GOAL OF THE EXERCISE
Copy the lines below without any change, from the line holding "genus: Erythronium" through the last line of the rows, both ends included.

TASK INPUT
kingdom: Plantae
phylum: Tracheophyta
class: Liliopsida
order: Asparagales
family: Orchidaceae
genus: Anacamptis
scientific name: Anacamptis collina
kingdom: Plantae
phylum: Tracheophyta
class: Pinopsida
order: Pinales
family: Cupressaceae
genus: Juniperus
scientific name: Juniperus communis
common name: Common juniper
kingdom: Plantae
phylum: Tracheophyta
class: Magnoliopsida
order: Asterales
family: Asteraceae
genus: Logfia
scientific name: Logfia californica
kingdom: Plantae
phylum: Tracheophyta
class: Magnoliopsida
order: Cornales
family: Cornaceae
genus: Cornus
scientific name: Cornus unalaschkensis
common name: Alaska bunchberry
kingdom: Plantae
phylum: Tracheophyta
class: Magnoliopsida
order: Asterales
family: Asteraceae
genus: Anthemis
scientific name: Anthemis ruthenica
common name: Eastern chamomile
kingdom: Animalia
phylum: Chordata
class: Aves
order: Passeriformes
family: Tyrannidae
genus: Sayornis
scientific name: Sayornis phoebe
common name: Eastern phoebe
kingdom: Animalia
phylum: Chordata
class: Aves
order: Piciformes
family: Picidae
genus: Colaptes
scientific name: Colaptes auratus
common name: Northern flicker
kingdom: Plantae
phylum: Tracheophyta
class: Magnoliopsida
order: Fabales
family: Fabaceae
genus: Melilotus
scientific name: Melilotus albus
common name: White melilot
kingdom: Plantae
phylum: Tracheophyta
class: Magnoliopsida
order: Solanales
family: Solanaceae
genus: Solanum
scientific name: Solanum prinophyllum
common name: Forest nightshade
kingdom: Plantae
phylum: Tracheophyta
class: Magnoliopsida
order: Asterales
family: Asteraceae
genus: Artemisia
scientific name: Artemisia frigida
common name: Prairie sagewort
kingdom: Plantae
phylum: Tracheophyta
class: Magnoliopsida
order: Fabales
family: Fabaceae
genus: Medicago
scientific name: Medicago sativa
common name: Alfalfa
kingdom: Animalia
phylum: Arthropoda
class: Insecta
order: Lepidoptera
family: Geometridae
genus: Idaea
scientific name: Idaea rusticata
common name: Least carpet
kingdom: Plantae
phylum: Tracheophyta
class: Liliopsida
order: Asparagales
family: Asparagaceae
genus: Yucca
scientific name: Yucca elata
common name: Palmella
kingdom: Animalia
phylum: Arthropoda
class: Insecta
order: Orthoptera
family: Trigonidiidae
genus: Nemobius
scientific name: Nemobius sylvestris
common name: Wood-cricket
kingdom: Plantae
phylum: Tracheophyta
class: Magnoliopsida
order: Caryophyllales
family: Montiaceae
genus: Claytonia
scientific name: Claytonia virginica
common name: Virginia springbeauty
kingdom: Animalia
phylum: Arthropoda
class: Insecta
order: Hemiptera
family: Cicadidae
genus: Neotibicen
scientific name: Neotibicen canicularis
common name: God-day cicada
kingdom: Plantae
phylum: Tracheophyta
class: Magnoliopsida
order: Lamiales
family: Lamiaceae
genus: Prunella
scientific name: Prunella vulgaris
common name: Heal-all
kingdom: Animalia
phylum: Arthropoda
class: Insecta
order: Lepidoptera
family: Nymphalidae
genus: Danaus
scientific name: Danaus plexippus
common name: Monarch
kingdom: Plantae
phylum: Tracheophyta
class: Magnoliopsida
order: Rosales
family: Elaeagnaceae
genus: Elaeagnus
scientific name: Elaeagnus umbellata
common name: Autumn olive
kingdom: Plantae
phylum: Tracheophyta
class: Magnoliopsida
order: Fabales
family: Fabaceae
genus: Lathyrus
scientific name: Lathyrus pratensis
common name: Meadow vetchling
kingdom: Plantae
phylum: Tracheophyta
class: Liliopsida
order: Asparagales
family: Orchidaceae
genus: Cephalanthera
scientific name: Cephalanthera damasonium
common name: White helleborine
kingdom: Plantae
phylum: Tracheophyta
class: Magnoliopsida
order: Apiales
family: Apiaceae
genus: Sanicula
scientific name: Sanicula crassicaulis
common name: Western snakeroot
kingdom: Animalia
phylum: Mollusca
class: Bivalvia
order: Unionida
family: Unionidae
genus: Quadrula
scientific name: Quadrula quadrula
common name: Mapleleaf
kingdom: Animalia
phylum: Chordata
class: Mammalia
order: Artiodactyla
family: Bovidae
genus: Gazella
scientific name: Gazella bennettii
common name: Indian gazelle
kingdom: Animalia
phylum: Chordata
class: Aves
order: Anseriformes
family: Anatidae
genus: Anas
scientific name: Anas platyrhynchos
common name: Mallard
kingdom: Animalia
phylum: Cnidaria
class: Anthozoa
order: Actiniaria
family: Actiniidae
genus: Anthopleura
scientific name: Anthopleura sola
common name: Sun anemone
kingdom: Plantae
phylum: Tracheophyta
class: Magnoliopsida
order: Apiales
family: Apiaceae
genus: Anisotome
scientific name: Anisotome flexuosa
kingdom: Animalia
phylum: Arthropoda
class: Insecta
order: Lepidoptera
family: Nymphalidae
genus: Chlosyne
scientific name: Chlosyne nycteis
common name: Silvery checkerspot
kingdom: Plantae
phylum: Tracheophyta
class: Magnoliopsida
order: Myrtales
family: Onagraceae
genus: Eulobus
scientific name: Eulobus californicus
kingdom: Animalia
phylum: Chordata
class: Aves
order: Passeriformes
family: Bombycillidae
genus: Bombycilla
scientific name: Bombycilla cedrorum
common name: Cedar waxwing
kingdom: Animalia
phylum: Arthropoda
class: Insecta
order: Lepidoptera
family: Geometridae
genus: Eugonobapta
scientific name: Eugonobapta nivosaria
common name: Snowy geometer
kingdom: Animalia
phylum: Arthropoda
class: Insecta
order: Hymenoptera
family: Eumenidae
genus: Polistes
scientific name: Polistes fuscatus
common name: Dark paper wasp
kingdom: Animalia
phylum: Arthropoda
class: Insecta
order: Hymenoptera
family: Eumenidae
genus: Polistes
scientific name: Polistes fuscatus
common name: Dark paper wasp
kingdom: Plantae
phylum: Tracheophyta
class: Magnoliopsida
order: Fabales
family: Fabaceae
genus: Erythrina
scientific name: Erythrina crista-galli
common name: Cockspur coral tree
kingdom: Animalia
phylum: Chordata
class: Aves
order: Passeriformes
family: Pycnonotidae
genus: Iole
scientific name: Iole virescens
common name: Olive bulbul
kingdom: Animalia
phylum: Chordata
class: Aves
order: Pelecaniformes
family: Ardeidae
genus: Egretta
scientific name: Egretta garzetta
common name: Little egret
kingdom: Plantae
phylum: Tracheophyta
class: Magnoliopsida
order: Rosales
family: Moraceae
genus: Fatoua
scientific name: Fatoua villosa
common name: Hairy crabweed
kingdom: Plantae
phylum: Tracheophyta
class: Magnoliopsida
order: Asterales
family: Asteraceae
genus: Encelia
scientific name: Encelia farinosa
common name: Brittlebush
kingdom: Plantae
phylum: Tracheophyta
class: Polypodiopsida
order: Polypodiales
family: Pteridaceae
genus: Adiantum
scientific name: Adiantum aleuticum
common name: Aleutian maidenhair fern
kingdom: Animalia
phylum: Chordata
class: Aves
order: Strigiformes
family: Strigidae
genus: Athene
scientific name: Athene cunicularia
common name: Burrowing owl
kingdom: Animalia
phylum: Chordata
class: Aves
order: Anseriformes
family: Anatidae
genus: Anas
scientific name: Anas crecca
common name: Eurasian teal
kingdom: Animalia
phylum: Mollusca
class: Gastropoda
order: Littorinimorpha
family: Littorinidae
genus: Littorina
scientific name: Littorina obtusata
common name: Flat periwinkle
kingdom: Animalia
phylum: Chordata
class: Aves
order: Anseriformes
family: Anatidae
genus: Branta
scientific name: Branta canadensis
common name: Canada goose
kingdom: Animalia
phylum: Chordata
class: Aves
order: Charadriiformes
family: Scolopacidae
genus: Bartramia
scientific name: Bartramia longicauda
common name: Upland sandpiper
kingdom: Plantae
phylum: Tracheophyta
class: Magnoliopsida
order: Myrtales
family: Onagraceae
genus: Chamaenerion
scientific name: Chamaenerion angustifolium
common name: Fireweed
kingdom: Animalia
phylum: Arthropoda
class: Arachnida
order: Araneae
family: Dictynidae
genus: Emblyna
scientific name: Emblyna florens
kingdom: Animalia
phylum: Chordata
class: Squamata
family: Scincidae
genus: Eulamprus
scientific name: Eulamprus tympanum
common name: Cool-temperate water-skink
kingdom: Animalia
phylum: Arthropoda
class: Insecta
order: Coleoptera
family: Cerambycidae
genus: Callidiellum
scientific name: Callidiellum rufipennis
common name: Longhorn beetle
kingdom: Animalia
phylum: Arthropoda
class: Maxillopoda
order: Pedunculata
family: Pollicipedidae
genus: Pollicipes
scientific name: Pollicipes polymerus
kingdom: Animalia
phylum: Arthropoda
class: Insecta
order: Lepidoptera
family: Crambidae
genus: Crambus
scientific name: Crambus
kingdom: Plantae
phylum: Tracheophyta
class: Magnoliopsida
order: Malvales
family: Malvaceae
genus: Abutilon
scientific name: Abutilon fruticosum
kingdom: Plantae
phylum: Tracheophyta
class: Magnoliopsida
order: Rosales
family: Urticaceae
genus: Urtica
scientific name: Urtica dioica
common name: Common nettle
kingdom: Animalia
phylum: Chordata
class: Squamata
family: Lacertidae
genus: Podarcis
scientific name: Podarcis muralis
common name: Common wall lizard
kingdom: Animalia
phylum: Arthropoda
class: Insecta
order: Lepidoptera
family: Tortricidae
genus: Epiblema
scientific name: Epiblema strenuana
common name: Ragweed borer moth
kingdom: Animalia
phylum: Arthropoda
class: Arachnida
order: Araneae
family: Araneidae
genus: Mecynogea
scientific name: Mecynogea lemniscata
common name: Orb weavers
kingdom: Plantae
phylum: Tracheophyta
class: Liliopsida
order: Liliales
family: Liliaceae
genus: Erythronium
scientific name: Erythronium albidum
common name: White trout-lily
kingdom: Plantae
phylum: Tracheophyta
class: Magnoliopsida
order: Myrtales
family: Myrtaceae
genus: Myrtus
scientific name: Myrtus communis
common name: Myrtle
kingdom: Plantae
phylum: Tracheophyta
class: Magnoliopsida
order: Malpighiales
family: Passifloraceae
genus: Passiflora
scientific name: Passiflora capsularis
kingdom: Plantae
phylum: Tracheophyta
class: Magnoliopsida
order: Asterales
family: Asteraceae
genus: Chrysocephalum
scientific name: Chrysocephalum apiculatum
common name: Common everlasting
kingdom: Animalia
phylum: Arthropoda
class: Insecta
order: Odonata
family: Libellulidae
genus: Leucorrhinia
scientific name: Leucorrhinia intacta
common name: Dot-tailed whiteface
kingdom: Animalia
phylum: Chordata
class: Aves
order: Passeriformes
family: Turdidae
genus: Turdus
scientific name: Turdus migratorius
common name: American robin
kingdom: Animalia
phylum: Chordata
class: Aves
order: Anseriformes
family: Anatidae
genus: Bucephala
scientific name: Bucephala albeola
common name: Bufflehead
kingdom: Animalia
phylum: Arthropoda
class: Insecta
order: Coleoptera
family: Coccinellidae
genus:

EXERCISE RESULT
genus: Erythronium
scientific name: Erythronium albidum
common name: White trout-lily
kingdom: Plantae
phylum: Tracheophyta
class: Magnoliopsida
order: Myrtales
family: Myrtaceae
genus: Myrtus
scientific name: Myrtus communis
common name: Myrtle
kingdom: Plantae
phylum: Tracheophyta
class: Magnoliopsida
order: Malpighiales
family: Passifloraceae
genus: Passiflora
scientific name: Passiflora capsularis
kingdom: Plantae
phylum: Tracheophyta
class: Magnoliopsida
order: Asterales
family: Asteraceae
genus: Chrysocephalum
scientific name: Chrysocephalum apiculatum
common name: Common everlasting
kingdom: Animalia
phylum: Arthropoda
class: Insecta
order: Odonata
family: Libellulidae
genus: Leucorrhinia
scientific name: Leucorrhinia intacta
common name: Dot-tailed whiteface
kingdom: Animalia
phylum: Chordata
class: Aves
order: Passeriformes
family: Turdidae
genus: Turdus
scientific name: Turdus migratorius
common name: American robin
kingdom: Animalia
phylum: Chordata
class: Aves
order: Anseriformes
family: Anatidae
genus: Bucephala
scientific name: Bucephala albeola
common name: Bufflehead
kingdom: Animalia
phylum: Arthropoda
class: Insecta
order: Coleoptera
family: Coccinellidae
genus:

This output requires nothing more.